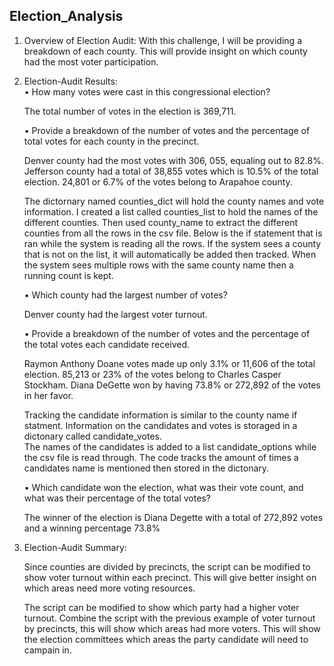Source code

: ## Election_Analysis

1. Overview of Election Audit: 
	With this challenge, I will be providing a breakdown of each county. 
	This will provide insight on which county had the most voter participation.   

2. Election-Audit Results:  
	• How many votes were cast in this congressional election?
	
	The total number of votes in the election is 369,711. 
		

	• Provide a breakdown of the number of votes and 
	  the percentage of total votes for each county in the precinct.
	  
	Denver county had the most votes with 306, 055, equaling out to 82.8%. 
	Jefferson county had a total of 38,855 votes which is 10.5% of the total election. 
	24,801 or 6.7% of the votes belong to Arapahoe county.  
		
	The dictornary named counties_dict will hold the county names and vote information. 
	I created a list called counties_list to hold the names of the different counties.
	Then used county_name to extract the different counties from all the rows in the csv file.
	Below is the if statement that is ran while the system is reading all the rows. 
	If the system sees a county that is not on the list, it will automatically be added then tracked. 
	When the system sees multiple rows with the same county name then a running count is kept. 
		
		
	• Which county had the largest number of votes?
		
	Denver county had the largest voter turnout. 

	• Provide a breakdown of the number of votes and 
	  the percentage of the total votes each candidate received.
	  
	Raymon Anthony Doane votes made up only 3.1% or 11,606 of the total election.
	85,213 or 23% of the votes belong to Charles Casper Stockham. 
	Diana DeGette won by having 73.8% or 272,892 of the votes in her favor. 

	Tracking the candidate information is similar to the county name if statment. 
	Information on the candidates and votes is storaged in a dictonary called candidate_votes. 	
	The names of the candidates is added to a list candidate_options while the csv file is read through.
	The code tracks the amount of times a candidates name is mentioned then stored in the dictonary. 
		

	• Which candidate won the election, what was their vote count, 
	  and what was their percentage of the total votes?
	  
	The winner of the election is Diana Degette with a total of 272,892 votes and a winning percentage 73.8%


3. Election-Audit Summary: 

	Since counties are divided by precincts, the script can be modified to 
	show voter turnout within each precinct. This will give better insight on which areas 
	need more voting resources.  
	
	The script can be modified to show which party had a higher voter turnout. 
	Combine the script with the previous example of voter turnout by precincts, 
	this will show which areas had more voters. This will show the election committees
	which areas the party candidate will need to campain in.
+ + + + +
Your objective
Transcribe only these lines, exactly: the first line of the listing, every line after it, and the line with "I created a", where the copy ends. Include no picture.

Solved problem
Source code

: ## Election_Analysis

1. Overview of Election Audit: 
	With this challenge, I will be providing a breakdown of each county. 
	This will provide insight on which county had the most voter participation.   

2. Election-Audit Results:  
	• How many votes were cast in this congressional election?
	
	The total number of votes in the election is 369,711. 
		

	• Provide a breakdown of the number of votes and 
	  the percentage of total votes for each county in the precinct.
	  
	Denver county had the most votes with 306, 055, equaling out to 82.8%. 
	Jefferson county had a total of 38,855 votes which is 10.5% of the total election. 
	24,801 or 6.7% of the votes belong to Arapahoe county.  
		
	The dictornary named counties_dict will hold the county names and vote information. 
	I created a list called counties_list to hold the names of the different counties.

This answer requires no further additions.